(Activity) Once you find the line with "right front paw: (110, 229)" in the data below, transcribe exactly each line from there to the line with "right elbow: (1020, 807)", inclusive, and nothing else. Drop the pictures.
━━━ Material for this exercise
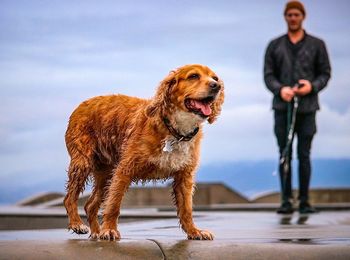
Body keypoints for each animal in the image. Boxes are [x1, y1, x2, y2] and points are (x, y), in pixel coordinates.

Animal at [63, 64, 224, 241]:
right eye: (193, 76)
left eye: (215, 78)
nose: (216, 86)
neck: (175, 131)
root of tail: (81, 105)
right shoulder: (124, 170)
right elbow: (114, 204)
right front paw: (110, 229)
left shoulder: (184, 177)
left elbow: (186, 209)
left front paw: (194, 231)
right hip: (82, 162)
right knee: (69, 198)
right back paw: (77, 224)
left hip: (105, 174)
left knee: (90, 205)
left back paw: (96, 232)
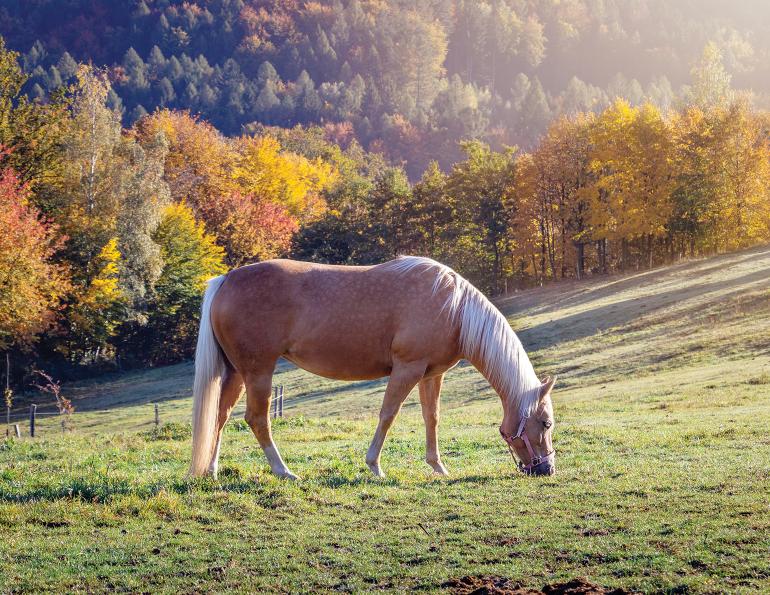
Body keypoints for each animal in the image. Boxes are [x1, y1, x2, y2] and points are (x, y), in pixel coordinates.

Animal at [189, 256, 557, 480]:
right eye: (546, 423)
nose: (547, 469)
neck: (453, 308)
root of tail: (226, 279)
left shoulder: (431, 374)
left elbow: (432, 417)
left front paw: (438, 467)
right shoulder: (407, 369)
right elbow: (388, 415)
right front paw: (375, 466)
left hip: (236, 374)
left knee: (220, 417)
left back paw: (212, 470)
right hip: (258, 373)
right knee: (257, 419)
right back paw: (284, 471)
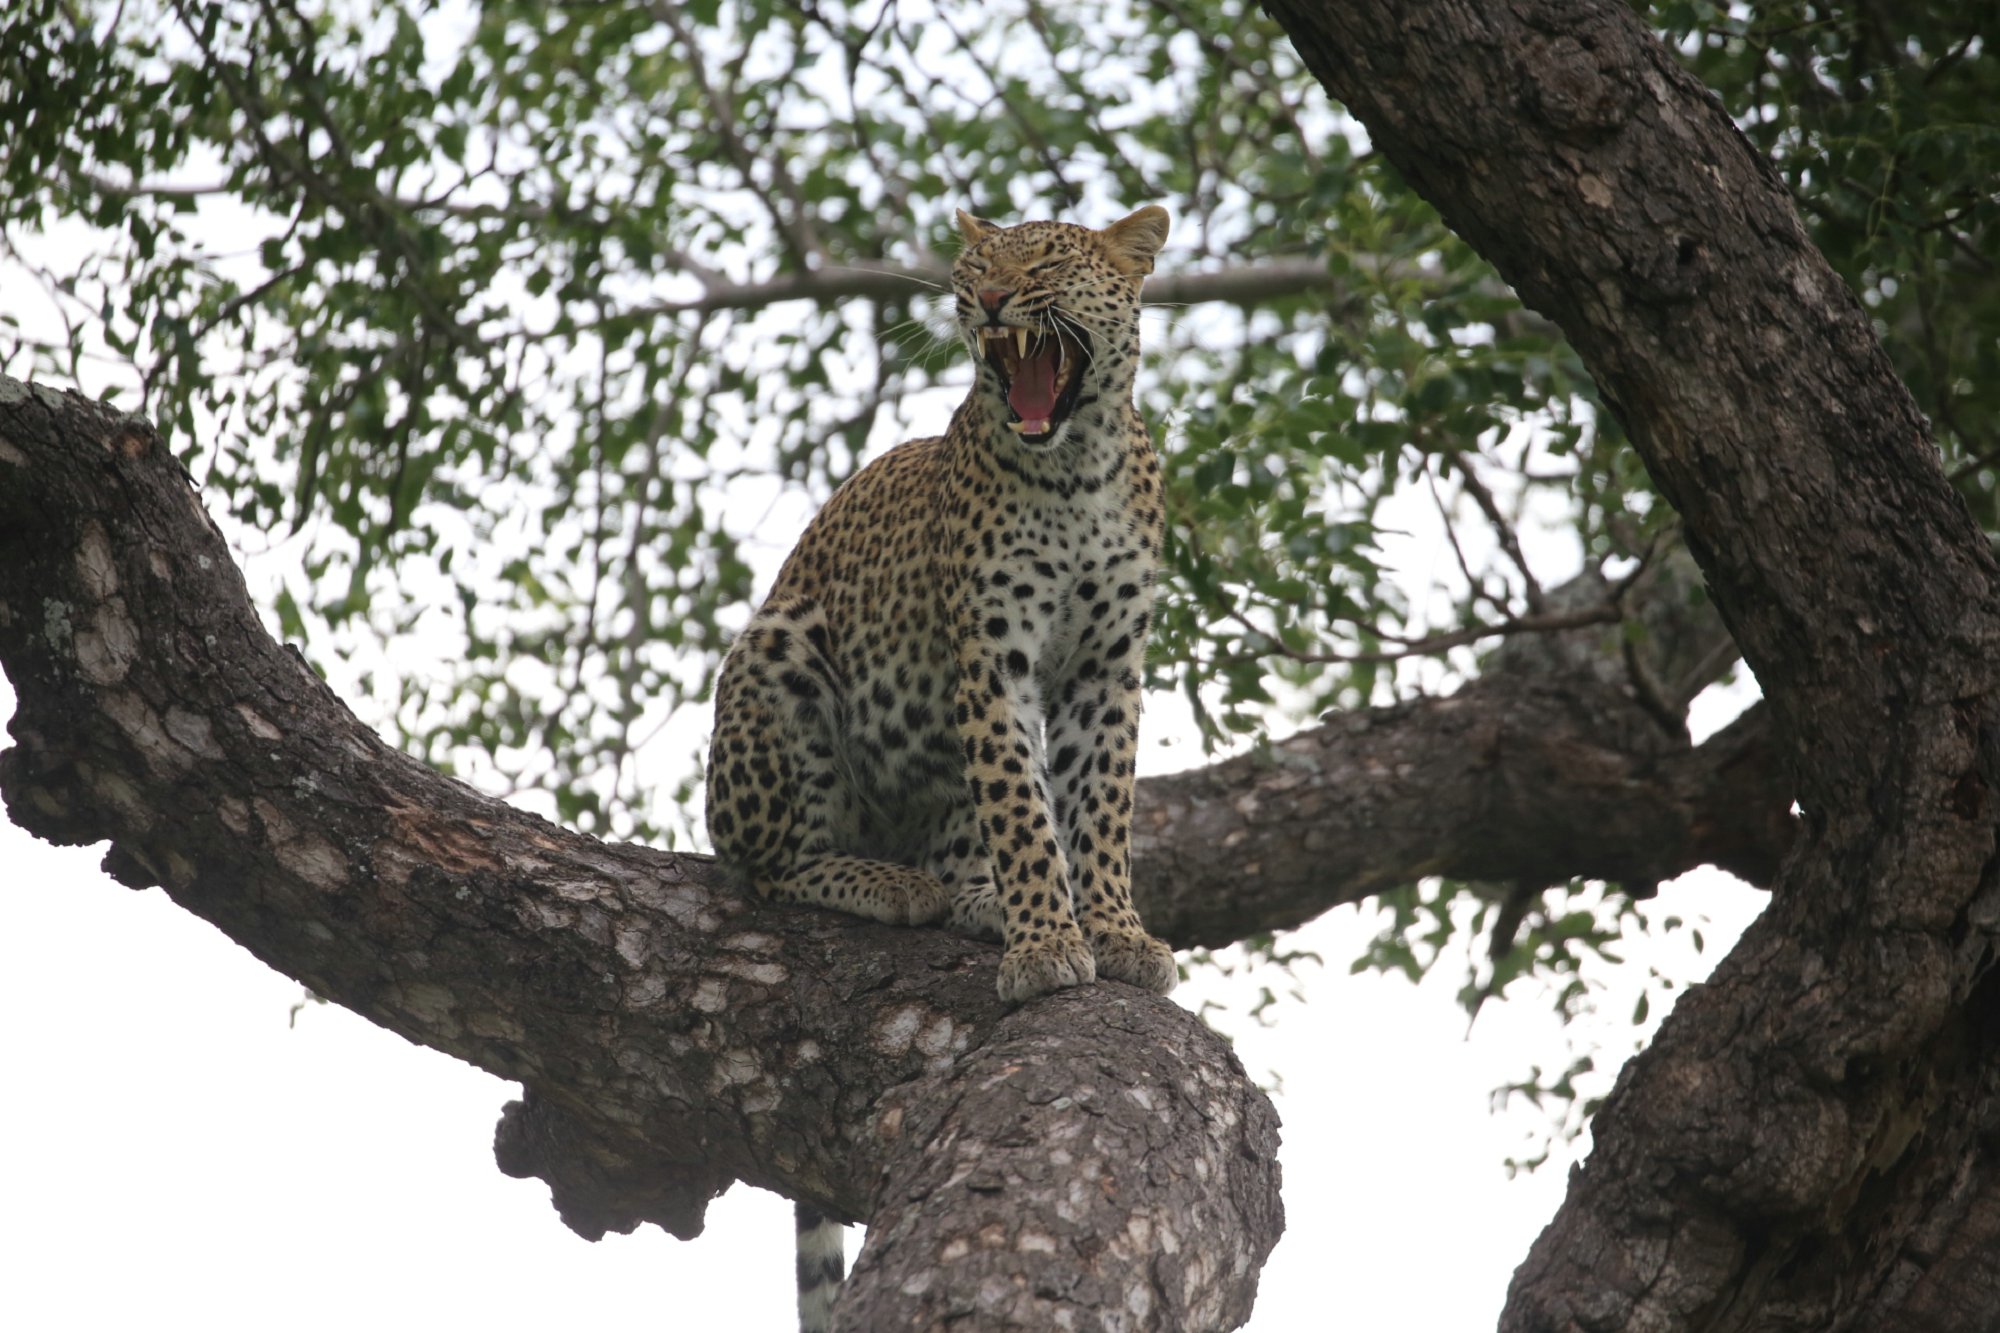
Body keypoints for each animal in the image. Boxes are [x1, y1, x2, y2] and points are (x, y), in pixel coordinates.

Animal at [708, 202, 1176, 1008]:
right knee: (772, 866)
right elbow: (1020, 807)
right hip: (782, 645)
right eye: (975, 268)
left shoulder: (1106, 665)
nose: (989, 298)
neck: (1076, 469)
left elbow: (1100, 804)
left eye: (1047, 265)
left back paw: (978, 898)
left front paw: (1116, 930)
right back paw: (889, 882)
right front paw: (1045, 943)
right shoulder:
━━━━━━
(Task response)
right front paw: (110, 229)
left shoulder: (184, 177)
left elbow: (186, 209)
left front paw: (194, 231)
right hip: (82, 162)
right knee: (69, 198)
right back paw: (77, 224)
left hip: (105, 174)
left knee: (90, 205)
left back paw: (96, 232)
Body keypoints for each animal in the image. Boxes are [x1, y1, x2, y2] and points are (x, y), in pixel coordinates.

Animal at [189, 256, 557, 480]:
right eye: (546, 423)
nose: (547, 469)
neck: (453, 308)
root of tail: (226, 279)
left shoulder: (431, 374)
left elbow: (432, 417)
left front paw: (438, 467)
right shoulder: (407, 369)
right elbow: (388, 415)
right front paw: (375, 466)
left hip: (236, 374)
left knee: (220, 417)
left back paw: (212, 470)
right hip: (258, 373)
right knee: (257, 419)
right back paw: (284, 471)
Body keypoints for each animal in the image. Boxes are [x1, y1, x2, y2] and points are (x, y), in pixel coordinates.

Animal at [708, 202, 1176, 1008]:
right knee: (772, 866)
right elbow: (1020, 807)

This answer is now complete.